During the 1970s, Milder co-founded a collective group called Rhino Horn with Peter Passuntino, Peter Dean, Benny Andrews, Nicholas Sperakis, Michael Fauerbach, Ken Bowman, Leonel Gongora, and Bill Barrell. Rhino Horn continued a style promoting politically and socially driven American Figurative Expressionism, when many people in the art world and society were focused on Pop Art and Minimalism.

Milder's art has been the subject of two retrospectives in Brazil in 2007 at the National Museum Brasilia and, in 2006, at the Museum of Modern Art, in Rio de Janeiro. In Summer of 2009 he was in Brazil where at this time he painted a commissioned mural alongside Brazilian street artist, Eduardo Kobra in São Paulo.

Milder died from a stroke on May 27, 2026, at the age of 92.

==Artwork==
Milder's paintings underwent various stylistic changes since the 1950s. The most common and important consistency is his organic form of Expressionism. Biblical references always play an important role in Milder's work. From Milder's perspective, the Kabbalah underlies all aspects of reality including not only the way a painting is conceived and executed, but also its impact on the visual environment around us. In a 1976 article in Arts magazine titled, “Jay Milder: Painter of Discovery, Resolution and Rediscovery,” historian George Nelson Preston contextualized Milder's artistic process as “trance-like,” and labeled him “an important painter's painter and … an historian's painter.”

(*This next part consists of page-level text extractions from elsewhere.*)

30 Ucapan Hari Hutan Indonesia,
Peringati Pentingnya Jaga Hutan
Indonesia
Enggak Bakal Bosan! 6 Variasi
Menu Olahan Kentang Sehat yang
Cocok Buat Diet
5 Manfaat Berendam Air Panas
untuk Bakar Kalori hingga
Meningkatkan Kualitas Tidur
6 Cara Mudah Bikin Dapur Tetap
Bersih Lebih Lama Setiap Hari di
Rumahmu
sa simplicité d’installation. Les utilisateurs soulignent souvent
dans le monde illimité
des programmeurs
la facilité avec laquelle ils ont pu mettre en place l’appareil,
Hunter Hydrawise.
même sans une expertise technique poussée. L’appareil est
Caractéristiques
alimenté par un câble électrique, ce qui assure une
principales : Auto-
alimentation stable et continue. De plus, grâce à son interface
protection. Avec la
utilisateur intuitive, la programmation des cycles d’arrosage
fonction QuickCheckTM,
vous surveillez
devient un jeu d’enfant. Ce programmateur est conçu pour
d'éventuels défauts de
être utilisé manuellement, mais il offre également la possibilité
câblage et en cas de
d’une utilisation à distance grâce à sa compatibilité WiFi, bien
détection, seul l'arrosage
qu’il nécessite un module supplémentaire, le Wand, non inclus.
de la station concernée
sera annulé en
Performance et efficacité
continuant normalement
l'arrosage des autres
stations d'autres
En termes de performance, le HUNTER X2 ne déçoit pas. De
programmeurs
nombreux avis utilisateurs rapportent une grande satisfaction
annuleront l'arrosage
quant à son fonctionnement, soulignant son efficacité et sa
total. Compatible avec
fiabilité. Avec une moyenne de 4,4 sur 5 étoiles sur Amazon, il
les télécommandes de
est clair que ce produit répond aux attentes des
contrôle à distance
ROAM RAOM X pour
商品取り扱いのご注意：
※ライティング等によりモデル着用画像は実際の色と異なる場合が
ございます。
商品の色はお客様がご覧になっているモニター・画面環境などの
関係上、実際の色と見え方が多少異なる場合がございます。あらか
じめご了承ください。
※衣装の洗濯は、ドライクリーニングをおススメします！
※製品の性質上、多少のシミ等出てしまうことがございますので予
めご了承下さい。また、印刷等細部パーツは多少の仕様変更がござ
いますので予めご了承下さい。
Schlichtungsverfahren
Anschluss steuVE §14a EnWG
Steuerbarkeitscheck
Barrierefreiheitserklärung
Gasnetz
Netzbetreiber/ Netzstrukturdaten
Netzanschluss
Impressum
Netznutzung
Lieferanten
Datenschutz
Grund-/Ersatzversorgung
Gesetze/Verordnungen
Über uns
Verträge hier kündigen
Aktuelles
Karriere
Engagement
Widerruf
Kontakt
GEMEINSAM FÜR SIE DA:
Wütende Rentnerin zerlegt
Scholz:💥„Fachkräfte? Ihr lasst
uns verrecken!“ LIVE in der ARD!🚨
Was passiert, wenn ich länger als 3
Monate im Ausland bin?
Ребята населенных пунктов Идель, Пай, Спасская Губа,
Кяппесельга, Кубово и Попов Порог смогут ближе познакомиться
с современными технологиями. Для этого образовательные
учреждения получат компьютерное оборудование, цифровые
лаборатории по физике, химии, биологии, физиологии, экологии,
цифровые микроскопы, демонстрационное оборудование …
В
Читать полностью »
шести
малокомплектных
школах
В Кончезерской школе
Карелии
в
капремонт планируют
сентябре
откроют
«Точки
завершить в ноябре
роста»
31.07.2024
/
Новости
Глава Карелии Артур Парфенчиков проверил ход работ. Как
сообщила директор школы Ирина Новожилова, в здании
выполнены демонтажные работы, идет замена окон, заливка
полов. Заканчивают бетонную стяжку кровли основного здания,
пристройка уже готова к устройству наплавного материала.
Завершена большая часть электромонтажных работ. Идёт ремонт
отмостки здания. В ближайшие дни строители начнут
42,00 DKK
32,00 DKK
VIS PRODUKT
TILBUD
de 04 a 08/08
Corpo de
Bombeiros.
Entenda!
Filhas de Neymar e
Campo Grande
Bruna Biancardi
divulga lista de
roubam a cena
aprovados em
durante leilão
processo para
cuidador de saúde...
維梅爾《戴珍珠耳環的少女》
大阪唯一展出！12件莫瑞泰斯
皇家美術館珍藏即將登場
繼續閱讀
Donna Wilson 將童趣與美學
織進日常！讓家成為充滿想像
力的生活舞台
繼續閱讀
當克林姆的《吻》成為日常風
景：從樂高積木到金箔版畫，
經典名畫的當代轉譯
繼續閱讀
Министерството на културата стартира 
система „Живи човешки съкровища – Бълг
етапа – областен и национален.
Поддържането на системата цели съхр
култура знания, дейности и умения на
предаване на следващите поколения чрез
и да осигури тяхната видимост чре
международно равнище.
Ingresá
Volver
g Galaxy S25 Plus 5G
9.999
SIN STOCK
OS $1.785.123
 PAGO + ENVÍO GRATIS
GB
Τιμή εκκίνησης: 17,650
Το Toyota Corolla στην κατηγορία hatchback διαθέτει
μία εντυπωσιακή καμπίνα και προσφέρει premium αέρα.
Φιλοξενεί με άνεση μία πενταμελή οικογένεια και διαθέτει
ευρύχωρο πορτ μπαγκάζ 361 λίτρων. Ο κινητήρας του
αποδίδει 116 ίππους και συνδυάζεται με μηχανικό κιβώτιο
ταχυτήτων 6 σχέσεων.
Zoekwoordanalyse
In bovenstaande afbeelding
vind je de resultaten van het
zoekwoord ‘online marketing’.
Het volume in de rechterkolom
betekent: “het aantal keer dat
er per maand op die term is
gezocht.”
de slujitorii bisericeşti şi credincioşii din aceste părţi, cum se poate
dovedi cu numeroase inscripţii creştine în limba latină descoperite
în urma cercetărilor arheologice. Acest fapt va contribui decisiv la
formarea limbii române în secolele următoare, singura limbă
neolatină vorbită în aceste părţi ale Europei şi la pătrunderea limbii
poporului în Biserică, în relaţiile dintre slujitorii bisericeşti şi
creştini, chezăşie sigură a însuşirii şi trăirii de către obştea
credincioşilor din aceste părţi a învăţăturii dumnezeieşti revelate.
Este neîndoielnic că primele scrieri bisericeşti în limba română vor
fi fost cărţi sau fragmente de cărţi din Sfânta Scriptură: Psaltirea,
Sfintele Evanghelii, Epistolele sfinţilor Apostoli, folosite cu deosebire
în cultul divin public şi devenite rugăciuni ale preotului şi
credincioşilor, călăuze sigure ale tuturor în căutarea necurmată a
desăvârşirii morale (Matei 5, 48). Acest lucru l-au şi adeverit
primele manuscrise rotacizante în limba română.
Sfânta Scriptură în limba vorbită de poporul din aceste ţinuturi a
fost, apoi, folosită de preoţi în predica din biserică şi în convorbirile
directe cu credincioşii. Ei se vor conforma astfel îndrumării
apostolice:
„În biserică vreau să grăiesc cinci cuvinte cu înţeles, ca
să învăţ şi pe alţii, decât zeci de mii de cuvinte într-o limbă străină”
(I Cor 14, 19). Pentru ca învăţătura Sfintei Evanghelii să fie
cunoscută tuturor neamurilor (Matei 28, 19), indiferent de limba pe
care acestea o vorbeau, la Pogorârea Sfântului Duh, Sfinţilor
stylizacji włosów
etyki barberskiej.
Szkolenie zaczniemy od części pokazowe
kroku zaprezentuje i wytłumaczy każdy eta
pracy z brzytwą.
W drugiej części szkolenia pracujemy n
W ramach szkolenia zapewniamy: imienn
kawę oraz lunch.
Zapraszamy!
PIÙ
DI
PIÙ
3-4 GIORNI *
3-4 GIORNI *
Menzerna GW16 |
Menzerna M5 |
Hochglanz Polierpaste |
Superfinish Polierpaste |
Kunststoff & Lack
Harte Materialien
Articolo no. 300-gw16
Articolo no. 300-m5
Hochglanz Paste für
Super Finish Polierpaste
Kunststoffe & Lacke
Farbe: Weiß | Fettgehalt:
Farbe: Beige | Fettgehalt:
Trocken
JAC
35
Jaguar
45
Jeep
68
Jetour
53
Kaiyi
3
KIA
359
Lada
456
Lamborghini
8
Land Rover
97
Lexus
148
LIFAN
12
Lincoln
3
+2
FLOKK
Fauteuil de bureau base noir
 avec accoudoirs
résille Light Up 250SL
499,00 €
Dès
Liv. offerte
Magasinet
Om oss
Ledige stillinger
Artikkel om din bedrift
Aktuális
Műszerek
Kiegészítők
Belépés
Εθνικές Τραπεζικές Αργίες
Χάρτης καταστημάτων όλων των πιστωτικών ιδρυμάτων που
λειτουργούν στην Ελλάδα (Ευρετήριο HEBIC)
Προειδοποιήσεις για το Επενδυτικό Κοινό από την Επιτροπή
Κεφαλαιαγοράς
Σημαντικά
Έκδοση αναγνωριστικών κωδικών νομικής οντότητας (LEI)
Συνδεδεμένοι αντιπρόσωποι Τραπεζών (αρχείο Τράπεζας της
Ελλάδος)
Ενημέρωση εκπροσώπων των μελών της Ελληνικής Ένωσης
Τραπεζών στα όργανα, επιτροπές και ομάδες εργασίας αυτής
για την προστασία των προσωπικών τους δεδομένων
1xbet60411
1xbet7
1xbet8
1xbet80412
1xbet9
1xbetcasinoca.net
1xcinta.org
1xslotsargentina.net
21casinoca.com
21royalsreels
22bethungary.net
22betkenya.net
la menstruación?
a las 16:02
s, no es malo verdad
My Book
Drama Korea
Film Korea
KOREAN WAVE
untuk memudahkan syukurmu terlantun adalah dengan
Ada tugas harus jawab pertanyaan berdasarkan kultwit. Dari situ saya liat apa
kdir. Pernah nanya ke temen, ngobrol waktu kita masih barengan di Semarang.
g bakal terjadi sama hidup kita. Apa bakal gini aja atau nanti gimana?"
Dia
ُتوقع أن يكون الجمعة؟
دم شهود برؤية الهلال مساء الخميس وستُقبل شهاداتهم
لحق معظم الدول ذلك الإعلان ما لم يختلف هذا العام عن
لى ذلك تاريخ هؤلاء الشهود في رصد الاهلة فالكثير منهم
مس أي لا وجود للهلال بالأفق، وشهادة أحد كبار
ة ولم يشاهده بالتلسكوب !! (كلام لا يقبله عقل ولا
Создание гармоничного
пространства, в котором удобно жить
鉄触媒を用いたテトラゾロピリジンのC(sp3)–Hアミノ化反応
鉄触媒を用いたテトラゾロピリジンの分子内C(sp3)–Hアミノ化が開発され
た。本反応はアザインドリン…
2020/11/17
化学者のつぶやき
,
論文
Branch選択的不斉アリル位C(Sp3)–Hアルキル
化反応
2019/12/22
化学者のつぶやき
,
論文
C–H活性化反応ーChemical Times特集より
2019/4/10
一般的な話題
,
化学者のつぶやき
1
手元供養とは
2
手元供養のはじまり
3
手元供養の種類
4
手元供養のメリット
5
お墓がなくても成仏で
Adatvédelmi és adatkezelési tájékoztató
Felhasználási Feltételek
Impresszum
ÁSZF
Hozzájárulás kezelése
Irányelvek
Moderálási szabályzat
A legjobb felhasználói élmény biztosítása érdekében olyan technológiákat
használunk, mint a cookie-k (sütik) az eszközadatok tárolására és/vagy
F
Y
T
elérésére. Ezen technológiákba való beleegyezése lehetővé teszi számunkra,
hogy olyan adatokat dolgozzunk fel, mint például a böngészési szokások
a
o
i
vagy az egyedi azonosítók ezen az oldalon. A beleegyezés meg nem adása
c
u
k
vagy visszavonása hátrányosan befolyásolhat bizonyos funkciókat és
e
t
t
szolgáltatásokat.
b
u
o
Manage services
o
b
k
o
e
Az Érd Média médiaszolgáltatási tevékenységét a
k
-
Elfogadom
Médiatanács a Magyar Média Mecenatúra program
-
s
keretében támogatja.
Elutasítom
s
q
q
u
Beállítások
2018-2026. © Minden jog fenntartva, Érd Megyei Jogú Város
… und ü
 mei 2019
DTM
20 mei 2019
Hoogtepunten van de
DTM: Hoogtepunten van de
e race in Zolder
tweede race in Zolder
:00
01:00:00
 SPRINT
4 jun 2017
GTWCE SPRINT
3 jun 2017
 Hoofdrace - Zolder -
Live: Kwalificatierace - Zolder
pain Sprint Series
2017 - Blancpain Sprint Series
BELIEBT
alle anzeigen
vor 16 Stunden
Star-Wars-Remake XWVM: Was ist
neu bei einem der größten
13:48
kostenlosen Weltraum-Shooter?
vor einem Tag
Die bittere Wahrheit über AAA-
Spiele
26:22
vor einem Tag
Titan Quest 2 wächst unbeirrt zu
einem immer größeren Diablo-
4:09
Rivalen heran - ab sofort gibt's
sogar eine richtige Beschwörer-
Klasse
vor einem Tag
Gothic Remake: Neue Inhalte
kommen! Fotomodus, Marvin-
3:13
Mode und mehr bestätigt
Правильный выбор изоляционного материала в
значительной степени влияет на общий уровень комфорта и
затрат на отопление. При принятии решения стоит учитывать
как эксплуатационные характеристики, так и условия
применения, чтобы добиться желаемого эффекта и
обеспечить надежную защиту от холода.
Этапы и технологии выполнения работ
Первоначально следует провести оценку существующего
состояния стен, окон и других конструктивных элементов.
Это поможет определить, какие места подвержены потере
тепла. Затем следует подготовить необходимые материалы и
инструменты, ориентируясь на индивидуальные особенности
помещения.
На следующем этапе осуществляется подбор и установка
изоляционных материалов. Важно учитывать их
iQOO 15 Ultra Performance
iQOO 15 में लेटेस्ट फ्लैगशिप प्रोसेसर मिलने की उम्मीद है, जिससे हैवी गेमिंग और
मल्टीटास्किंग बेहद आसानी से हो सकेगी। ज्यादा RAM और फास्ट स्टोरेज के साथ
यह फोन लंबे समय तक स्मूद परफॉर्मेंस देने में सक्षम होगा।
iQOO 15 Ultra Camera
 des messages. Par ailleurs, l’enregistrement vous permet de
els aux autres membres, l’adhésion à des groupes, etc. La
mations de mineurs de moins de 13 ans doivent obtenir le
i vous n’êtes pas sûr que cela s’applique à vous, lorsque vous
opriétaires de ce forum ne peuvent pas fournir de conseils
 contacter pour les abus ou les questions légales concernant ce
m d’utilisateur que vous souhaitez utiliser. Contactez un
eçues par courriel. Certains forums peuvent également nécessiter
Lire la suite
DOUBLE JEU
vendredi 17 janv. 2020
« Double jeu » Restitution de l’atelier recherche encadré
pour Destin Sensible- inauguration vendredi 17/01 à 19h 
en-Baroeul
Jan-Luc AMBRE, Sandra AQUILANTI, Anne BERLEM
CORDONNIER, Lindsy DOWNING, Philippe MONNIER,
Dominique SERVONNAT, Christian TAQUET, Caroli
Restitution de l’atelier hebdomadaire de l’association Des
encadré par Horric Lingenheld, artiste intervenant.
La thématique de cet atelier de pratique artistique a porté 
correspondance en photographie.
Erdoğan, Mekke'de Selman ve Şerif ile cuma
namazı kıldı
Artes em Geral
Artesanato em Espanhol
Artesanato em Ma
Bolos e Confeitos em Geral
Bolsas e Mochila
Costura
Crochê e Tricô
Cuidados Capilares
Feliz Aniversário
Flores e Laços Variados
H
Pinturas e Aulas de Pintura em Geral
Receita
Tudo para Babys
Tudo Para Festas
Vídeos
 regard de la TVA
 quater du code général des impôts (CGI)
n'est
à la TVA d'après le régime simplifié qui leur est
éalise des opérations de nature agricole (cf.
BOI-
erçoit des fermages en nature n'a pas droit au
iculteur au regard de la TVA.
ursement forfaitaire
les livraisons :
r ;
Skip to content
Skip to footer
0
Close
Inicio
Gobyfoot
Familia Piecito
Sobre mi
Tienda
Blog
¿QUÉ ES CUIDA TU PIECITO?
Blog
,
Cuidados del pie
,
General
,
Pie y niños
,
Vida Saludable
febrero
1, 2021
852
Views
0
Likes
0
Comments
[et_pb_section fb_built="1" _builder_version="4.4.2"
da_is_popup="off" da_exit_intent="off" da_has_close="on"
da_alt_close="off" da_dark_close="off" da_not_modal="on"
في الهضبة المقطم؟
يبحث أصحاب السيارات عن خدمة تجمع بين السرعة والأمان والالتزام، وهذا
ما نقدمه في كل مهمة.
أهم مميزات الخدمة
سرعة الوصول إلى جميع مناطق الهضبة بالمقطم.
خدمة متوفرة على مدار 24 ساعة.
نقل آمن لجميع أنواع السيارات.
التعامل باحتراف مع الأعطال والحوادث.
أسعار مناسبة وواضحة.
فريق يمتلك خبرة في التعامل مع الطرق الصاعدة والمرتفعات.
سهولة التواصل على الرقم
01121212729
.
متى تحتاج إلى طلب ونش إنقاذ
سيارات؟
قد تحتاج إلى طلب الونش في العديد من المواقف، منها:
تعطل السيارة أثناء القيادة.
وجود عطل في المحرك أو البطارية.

His first notable series of paintings are his "Subway Runners," "Subway Faces," and "Subway People," which are stylized representations of human figures within an environment that references the New York City subway system. Milder painted in these figures in such a heavy impasto that they often protrude out off of the canvas. While the "Subway Faces" and "Subway People" depict clusters of figures alluding to riders packed into subway cars, the "Subway Runners" feature large solitary forms that stretch across the canvas as if they were running to catch a train.

Milder began a group of small paintings, entitled “Messiah Series”, in the late 1960s. These were fully expressionistic earth toned pictures, and he completed around 250 paintings in the series, based on biblical themes from the Old Testament. When 40 of these paintings were shown in a traveling exhibition premiering at the Richard Green Gallery in New York City, in 1987, art critic Donald Kuspit wrote in Artforum Magazine: “after Nolde's biblical pictures, these are the best and most integral group of biblical pictures in the 20th century.”

From the 1970s through the 2000s, much of Milder's artworks have been centered around interpretations of the Kabbalah, including Jewish numerology.

==Collections and awards==
Milder's work is in the permanent collection of galleries and museums throughout the world, including The Tel-Aviv Museum of Art in Tel-Aviv, Israel, The Provincetown Art Association and Museum in Provincetown, Massachusetts, The Chrysler Museum of Art in Norfolk, Virginia, The RISD Museum in Providence, Rhode Island, and the Dayton Art Institute in Dayton, Ohio.

Milder received the Mexican Government's Honor Award for artists in 1957, a Rainbow Arts Foundation Award at Exhibition Museum, Guadalajara, Mexico. In 1965, he was honored as Professor Emeritus at City College of New York in 1991, and in 1999 he was the Cultural Exchange representative between The United States and Brazil at the Belles Artes Museum, Rio de Janeiro, Brazil.